Publié le par L'union

VIDÉO. L’Allemagne nazie a capitulé à Reims, il y a 72 ans

Le 8 mai 1945 est aujourd’hui la date de commémoration officielle de la capitulation de l’Allemagne nazie. Pourtant, c’est bien le 7 mai que l’Allemagne signe l’acte de reddition de l’armée allemande à Reims.

En fevrier 1945, le general Eisenhower a installé son quartier général dans le Collège moderne et technique de Reims. C'est la, dans la salle de la Reddition, que fut signée le 7 mai à 2 h 41 la capitulation sans conditions des forces armées du IIIème Reich, mettant fin a la Seconde Guerre mondiale en Europe

En fevrier 1945, le general Eisenhower a installé son quartier général dans le Collège moderne et technique de Reims. C'est la, dans la salle de la Reddition, que fut signée le 7 mai à 2 h 41 la capitulation sans conditions des forces armées du IIIème Reich, mettant fin a la Seconde Guerre mondiale en Europe

Berlin, le 8 mai 1945, l’Allemagne nazie capitule devant les Alliés. Ce jour marque donc la fin de la Seconde Guerre mondiale. Une date enseignée dans tous les collèges de France et tous les ans des commémorations ont lieu aux quatre coins du pays pour célébrer la défaite allemande. Et pourtant, cette date n’est pas la bonne.

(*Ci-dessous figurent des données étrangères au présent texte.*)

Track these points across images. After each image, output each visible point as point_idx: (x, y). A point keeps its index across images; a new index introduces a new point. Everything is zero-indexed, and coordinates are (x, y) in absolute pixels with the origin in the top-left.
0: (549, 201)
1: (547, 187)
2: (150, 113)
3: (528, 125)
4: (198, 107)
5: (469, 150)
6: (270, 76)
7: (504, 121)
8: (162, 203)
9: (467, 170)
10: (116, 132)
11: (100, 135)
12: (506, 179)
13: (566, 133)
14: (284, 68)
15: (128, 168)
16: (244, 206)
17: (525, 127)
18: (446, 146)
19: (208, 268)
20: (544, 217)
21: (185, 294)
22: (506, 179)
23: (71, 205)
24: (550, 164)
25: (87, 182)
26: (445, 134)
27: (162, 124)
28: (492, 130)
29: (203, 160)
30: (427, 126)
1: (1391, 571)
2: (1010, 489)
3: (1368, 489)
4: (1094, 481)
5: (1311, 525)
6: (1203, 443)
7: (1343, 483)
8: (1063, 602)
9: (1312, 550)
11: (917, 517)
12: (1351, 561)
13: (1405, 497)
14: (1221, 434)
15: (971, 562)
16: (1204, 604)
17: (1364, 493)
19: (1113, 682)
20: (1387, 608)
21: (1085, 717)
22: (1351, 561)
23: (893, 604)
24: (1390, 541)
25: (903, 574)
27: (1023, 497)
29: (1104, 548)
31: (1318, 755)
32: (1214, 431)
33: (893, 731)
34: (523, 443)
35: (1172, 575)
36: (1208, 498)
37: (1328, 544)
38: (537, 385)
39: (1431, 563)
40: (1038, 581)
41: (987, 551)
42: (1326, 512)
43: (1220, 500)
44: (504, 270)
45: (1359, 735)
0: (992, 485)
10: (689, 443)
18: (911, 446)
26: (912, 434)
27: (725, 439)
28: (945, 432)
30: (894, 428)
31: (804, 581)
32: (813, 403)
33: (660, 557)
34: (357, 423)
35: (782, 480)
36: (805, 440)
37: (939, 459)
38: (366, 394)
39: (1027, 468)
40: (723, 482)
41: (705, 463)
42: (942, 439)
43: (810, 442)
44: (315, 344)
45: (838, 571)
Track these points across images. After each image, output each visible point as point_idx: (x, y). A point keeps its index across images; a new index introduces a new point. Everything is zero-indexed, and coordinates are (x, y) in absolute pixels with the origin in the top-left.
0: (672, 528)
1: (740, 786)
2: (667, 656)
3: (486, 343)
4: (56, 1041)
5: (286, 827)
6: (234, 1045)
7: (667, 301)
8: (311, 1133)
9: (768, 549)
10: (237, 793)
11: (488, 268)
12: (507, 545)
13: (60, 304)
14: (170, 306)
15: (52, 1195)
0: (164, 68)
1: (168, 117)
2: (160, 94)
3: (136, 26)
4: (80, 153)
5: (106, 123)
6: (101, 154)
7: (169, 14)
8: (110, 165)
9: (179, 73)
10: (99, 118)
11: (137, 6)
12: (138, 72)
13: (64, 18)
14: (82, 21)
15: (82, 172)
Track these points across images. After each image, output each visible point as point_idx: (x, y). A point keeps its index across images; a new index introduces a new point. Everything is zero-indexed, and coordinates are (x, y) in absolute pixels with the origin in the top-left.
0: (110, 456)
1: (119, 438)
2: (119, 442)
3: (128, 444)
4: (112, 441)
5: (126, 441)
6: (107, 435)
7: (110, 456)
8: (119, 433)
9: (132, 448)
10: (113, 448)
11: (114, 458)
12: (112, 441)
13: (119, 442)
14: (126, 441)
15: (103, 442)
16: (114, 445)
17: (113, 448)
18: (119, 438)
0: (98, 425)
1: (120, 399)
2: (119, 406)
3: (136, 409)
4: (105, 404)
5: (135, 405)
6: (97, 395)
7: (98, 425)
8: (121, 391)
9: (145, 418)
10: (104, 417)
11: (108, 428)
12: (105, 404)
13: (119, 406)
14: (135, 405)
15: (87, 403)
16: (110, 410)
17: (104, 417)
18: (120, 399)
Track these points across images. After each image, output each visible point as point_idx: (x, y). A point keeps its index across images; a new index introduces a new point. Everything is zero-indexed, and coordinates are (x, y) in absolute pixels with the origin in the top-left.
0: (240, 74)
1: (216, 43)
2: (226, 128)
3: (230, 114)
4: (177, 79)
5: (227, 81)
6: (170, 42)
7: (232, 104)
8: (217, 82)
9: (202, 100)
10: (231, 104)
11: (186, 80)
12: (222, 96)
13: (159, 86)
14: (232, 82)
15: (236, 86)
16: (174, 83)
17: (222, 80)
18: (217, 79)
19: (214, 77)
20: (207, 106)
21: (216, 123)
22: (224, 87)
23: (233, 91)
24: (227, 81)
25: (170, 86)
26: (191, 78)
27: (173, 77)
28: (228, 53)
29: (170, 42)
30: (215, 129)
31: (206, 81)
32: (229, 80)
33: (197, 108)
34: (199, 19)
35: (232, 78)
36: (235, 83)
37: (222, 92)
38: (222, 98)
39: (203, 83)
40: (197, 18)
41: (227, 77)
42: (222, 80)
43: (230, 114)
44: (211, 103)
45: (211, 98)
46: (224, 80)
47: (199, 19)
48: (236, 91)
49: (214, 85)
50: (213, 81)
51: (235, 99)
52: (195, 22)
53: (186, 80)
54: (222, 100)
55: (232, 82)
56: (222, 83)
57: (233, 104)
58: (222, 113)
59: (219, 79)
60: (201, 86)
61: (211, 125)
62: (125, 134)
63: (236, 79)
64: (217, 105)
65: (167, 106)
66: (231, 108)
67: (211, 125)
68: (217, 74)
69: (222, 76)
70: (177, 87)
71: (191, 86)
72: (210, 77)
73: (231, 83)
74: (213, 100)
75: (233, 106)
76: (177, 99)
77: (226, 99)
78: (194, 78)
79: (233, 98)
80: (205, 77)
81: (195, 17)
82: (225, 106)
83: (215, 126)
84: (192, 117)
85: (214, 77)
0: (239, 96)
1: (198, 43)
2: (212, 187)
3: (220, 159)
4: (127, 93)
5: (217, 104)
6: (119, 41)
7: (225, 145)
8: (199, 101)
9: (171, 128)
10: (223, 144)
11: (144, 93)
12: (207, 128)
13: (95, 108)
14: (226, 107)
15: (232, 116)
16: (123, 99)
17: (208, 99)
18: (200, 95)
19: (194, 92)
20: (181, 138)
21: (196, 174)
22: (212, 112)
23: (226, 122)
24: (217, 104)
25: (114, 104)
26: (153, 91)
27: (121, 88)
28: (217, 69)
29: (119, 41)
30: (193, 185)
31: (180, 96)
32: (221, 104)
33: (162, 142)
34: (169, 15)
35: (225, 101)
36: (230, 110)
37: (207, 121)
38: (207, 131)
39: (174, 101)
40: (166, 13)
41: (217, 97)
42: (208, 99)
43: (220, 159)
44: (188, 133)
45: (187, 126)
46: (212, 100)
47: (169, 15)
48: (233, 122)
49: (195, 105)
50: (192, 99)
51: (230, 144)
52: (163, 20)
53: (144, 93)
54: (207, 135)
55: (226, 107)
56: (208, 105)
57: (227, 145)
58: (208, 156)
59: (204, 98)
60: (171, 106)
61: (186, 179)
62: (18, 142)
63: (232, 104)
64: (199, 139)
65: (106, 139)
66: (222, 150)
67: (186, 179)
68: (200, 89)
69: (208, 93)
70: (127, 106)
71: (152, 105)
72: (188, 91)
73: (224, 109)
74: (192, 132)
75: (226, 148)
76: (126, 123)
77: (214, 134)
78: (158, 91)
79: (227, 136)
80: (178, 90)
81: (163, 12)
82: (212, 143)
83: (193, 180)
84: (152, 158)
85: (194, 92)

Reims, le 7 mai 1945, 2 heures du matin. Au quartier général du commandant des forces alliées Dwight Eisenhower, le général Jodl – chef de l’état-major de la Wehrmacht – signe l’acte de reddition de l’armée allemande, remettant son sort entre les mains des alliés. Pourquoi délors commémorons-nous la capitulation de l’Allemagne nazie le 8 mai ?

Un jour plus tard, un second document, quasiment identique, était ainsi paraphé. Nous sommes cette fois le 8 mai, et celui qui appose sa signature au nom de l’Allemagne est le Général Wilhelm Keitel. Si l’Histoire a retenu cette date plutôt que la veille, c’est d’abord en raison de la colère russe. Staline n’a en effet pas du tout apprécié que la reddition allemande ait lieu à l’Ouest. Considérant que son pays est celui qui a payé le plus lourd tribut à la deuxième guerre mondiale, et alors même que l’Armée rouge est maîtresse de Berlin depuis plusieurs jours, il voit dans cette cérémonie de 7 mai un piège américain.

La présence d’un dignitaire bolchévique, le général Sousloparov, n’y change rien. On organisera donc une seconde signature le lendemain… ou plutôt le surlendemain pour les Russes. La reddition de Berlin ayant eu lieu à 23h01, en raison du décalage horaire, il est déjà 1h01 le 9 mai à l’heure de Moscou.

Côté français, De Gaulle s’est assuré que seul le 8 mai reste dans la mémoire collective. Le chef de la France Libre n’avait été associé en rien aux tractations du 7 mai : il s’est en revanche assuré de la présence du Général de Lattre de Tassigny à Berlin. La signature du commandant de la 1ère Armée au bas de l’acte de reddition est pour De Gaulle le symbole que la France fait partie de vainqueurs.